Many of us have been formulating our own cleaning products for years. The Internet has many sites for do-it-yourself-ers or DIYs, but there's a way to duplicate products you might not find recipes for - read the list of ingredients. Keep your eye out for books that tell you what the tongue-twisting ingredients listed are, such as "A Consumer's Dictionary of Food Additives" and "A Consumer's Dictionary of Cosmetic Ingredients" - both by Ruth Winter. These tell you what the ingredients are in plain English, most of which you won't need anyway.
Following are examples of costly products easily made by simply reading what is in them; sometimes they will list the percentage in the product of the active ingredients, making your job easier!
For example, swimmer's ear drops are around $6 per tiny bottle. They are made of hydrogen peroxide, glycerin, and filtered water, all of which combined are less than $6 and you can make enough for the entire county.
The all-natural products are always more expensive, but are the easiest to duplicate. Bug sprays usually consist of an inert ingredient and pine or cinnamon oil at a ratio of 2% to 98%. These oils aren't cheap, but a bottle is going to last a long, long time. Because of their potency, use with care. For an insect repellent on exposed skin, add just a few drops of citronella oil to a couple of ounces of olive or almond oil. A flea powder containing diatomateous earth costs around $15 for 16 oz. At your local farm-supply store, you can get a 50lb. bag of the earth for $30 and it can be used for all kinds of garden pests, including slugs.

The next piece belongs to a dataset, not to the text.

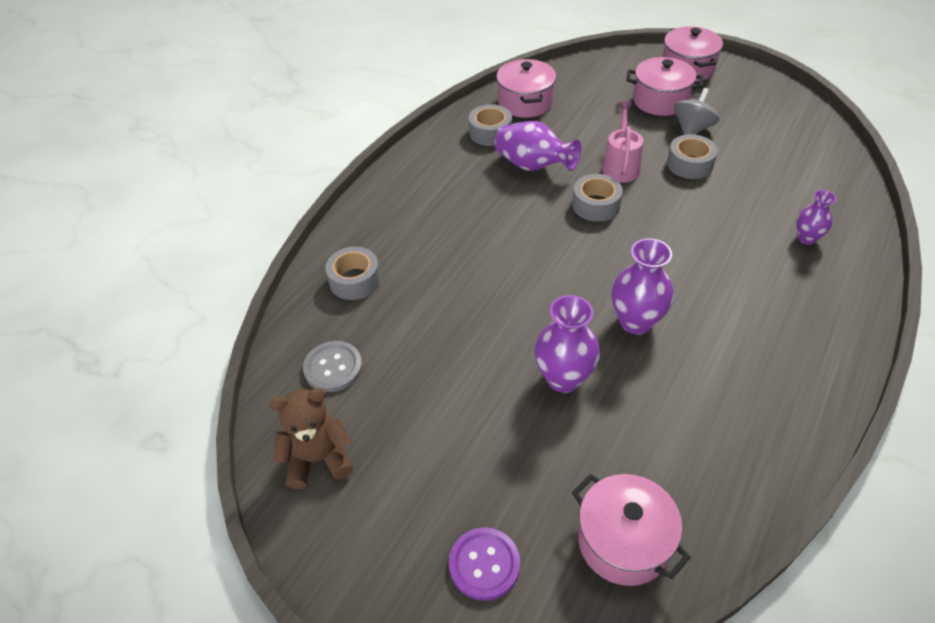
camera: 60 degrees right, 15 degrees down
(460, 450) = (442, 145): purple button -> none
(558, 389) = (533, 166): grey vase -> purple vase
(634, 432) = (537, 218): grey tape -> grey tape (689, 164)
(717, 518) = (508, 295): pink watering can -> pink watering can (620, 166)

Afraid of germs? Grapefruit-seed extract, or GSE, is one of the most powerful antibacterial, anti-viral, anti-whatever-is-thrown-at-it and about 30 drops in a quart of water is a super disinfectant spray. Colloidal silver and olive leaf extract are just as good. For bigger jobs, 1/2 cup of borax to a gallon of warm water will sanitize as well as hospital disinfectant, according to a California study. Anyone can tell that rubbing alcohol is the active ingredient in those hand-sanitizers. Keep some in a little spritzer if you need that antiseptic, sterile scent.

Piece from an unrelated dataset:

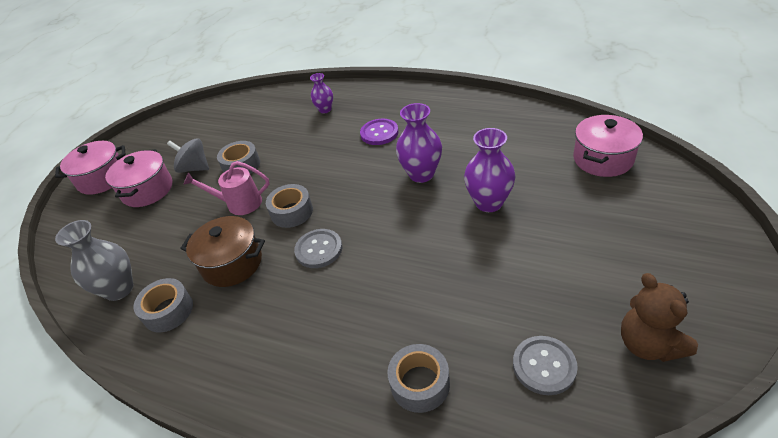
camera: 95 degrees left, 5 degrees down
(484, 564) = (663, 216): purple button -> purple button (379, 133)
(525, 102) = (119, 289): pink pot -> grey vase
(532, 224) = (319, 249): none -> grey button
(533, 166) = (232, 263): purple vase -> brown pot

When it comes to cleaning, like cleans like. Shampoo will cut soap scum quickly and leaves a beautiful shine - just like hair! Orange or lemon oils, or laundry pre-wash for greasy, dirty clothes are super on kitchen grease.
You get the idea. Read labels. You'd be surprised at how easily you can duplicate formulas at home. It's a lot of fun, cheaper, safer, and you'll have the satisfaction of not adding to the coffers of the corporate giants!
More dollar stretchers and helpful tips:
Don't throw away your old Tupperware that's become sticky and discolored - sprinkle borax on it and scrub. It'll look and feel like new.
I inherited a car whose glass and paint were practically etched with the hardest water I've ever seen! I tried everything I could think of, but it looked like the water spots were INSIDE the glass and I almost gave up. Finally, a good, heavy-duty rubbing compound and WD-40, along with scrubbing using #00 and #000 steelwool did the trick! I used the compound and WD-40 with non-abrasive sponges on the paint to clean it. Spray the WD-40 first and let it sit a while, depending on how bad the stains are.
Use plain borax to clean really dirty, grimy hands. If you've been gardening without gloves, use the hose with a hard stream to clean under your fingernails quickly without scraping them.
Add a bottle of Pepsi, along with your detergent, to clean a load of really greasy clothes.
Above the stove or microwave are the worst places to keep herbs and spices. Keep away from heat in a cool, dry spot.